Do you want more women’s hockey players on “Battle of the Blades”? This week, CBC gave us more women’s hockey players on “Battle of the Blades”! Head judge Kurt Browning and permanent resident judge Colby Armstrong were joined for the episode by guest judge Sarah Nurse, a teammate of Spooner’s for Team Canada and, formerly, the Toronto Furies.
Again this week, the pairs we’re here to see — Natalie Spooner and Andrew Poje, and Colton Orr and Amanda Evora — had earned enough fan votes to be safe from elimination. I’m not really sure why this show has judges. Everything hinges on the fan vote.
Spooner and Poje found yet another new characterization take on for their program this week.
The musical theme for the episode was “stage and screen,” and they picked “Juicy Wiggle” by Redfoo from the soundtrack of Alvin and The Chipmunks: The Road Chip (... OK). Spooner said she’d wanted to use the tune from the beginning — “It’s like my personality in a song,” she laughed. Other gems from the pre-performance interview: Poje noted that whenever the pair take a break in rehearsal, “Natalie’s just doing her toe-pick walk ... [we realized] we need to put that in a program.”
Spooner added, smugly, (here comes this week’s The Cutting Edge reference, right in time for show-biz week!) “Struttin’ in my toe picks!”
So what did they do with that toe-pick walk? Well, the jitterbug-inspired program was absolutely bursting with gleeful, youthful energy. It wasn’t just full of impressive new skills, although the pair did add lifts and spins that appeared more difficult than what they’d done in previous weeks. But also, it was a heap of fun to watch. The footwork sequences were fast and creative, their connection and commitment were as high as you could ask, and their energy was intense. Spooner even did “the worm” on the ice. Yeah, I really liked it.
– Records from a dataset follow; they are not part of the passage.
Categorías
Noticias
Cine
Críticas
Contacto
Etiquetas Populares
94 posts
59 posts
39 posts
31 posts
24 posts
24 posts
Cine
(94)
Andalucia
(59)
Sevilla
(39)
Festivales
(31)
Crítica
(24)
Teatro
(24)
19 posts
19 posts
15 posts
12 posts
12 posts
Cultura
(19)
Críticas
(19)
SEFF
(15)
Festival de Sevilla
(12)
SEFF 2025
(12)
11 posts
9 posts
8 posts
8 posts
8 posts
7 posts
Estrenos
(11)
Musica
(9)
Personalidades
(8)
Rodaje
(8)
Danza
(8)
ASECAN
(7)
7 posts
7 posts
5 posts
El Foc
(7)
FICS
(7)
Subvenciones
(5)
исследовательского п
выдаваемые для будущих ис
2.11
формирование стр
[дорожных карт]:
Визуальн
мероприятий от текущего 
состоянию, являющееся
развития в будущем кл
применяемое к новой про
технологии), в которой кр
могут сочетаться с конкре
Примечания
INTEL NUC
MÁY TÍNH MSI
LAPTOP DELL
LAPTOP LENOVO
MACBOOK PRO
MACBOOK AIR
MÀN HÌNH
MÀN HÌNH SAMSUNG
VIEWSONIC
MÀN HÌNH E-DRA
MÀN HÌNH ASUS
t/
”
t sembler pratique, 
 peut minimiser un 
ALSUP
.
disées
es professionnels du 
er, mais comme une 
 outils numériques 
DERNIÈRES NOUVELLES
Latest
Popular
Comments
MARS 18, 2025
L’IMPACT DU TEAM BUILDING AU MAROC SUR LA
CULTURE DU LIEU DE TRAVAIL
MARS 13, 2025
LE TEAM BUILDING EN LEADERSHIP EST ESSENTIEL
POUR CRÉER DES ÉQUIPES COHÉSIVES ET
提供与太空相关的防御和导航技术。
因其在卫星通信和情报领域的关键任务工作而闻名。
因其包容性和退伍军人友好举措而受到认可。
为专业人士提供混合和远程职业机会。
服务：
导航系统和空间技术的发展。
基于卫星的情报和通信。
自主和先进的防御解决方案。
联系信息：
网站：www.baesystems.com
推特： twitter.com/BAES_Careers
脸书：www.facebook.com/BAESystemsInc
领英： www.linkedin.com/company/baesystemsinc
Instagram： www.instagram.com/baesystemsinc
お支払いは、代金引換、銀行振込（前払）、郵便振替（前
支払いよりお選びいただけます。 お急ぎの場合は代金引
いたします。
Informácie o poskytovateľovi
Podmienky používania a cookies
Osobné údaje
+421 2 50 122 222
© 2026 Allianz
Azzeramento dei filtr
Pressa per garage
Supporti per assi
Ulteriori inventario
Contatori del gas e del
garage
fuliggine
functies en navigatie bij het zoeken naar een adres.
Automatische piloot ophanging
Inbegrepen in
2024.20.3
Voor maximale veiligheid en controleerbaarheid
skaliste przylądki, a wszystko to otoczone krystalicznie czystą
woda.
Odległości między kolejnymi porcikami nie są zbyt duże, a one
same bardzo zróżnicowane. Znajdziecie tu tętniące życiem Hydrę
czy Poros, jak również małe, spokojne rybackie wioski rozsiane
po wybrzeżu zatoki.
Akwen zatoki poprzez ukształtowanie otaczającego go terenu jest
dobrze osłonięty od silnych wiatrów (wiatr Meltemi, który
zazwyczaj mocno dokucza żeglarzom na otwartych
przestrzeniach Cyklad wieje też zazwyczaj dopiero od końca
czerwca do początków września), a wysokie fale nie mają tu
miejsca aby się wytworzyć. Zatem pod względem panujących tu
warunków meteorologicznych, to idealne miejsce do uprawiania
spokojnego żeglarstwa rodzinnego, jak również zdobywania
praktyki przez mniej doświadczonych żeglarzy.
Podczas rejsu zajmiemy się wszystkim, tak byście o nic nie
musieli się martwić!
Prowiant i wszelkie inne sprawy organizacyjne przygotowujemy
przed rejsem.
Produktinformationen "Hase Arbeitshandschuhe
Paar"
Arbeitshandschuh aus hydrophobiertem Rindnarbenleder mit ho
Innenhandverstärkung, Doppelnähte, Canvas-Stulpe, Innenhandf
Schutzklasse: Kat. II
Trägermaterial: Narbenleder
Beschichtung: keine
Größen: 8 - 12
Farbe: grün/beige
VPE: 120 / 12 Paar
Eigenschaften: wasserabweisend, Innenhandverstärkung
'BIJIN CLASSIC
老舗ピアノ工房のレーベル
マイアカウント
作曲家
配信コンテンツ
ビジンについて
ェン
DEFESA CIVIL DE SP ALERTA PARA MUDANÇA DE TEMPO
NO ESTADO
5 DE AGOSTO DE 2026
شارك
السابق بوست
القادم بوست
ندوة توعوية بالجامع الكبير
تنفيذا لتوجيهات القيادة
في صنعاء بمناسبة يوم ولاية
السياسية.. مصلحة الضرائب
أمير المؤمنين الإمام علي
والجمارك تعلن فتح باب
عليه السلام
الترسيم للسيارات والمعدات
Nurse teased Spooner, “Now that you have all these tricks, our goal celebrations better be ridiculous.” (Watch out, IIHF opponents!)
She continued, “You’re a performer. You’re so fearless ... you’re exuding confidence right now, and it’s your strength, and that’s why you’re so dangerous in this competition.”
Armstrong praised the pair for raising their game every week. “What’s your ceiling?” he asked. The answer, from Nurse: “Natalie has to lift Andrew!” (Please!)
Browning said that by this point, Spooner could probably skate a routine by herself.
Spooner and Poje earned a combined 17.4 from the judges.
Next to skate were Orr and Evora, who similarly took several steps forward technique-wise from their previous performances. Two weeks ago, this pair attempted a trick in which Orr threw Evora into a spin. I’m not a sufficiently experienced spectator of figure skating to know whether his throwing technique was off or whether something else went wrong — but in any case, on that night Evora fell instead of landing on her skates. This week, they did a new skill in which Orr tossed Evora up, and she spun in the air, and he caught her by the waist.
Their performance, to “Believer” by Imagine Dragons, also featured a shoulder lift with an impressively perilous dismount, a prolonged one-arm lift, and a lift that involved Orr spinning Evora across his shoulders like a windmill. As well as this:
Before inviting the judges to share their comments, host Ron MacLean actually noted that, like Nurse, Orr works to further women’s hockey — or will soon — as “a coach with the Connecticut Whale ... a great program there.” So yay.
Armstrong said the pair were the most improved so far in the competition. “Guess what, tough guy — you’re a figure skater.”
Browning concurred: “Figure skating looks good on you,” he said, noting that they’re using Orr’s strength to their advantage.
Nurse admired the complicated choreography and commended the pair for taking chances. “You taking risks really shows that you trust each other as a team, and I think that it’s incredible ... Keep doing that.”
Orr and Evora earned a combined 17.0 from the judges.
At times during this episode, the judges and skaters all gave well-deserved praise to their choreographers — we don’t see much of them during the show, and may not even hear their names as a general rule, but they are obviously a big part of the participants’ success.
In judging the skate-off later, Nurse said, “I honestly wanted to lace up some figure skates and get out there with you.” Browning cut in, “Next year!” (So maybe we’ll have that to look forward to!)
I believe the producers forgot to show the leaderboard at the end of this episode, but if I calculated all the scores correctly then Spooner and Poje were near the top of the standings, and Orr and Evora were near the bottom. But it doesn’t matter, of course. Everything hinges on the fan vote.
[Editor’s note: Although you cannot watch full episodes of BotB outside of Canada, we discovered this week that CBC makes videos of each pair’s program available after the episode has aired. Links have been added to this article and to The Ice Garden’s past recaps.]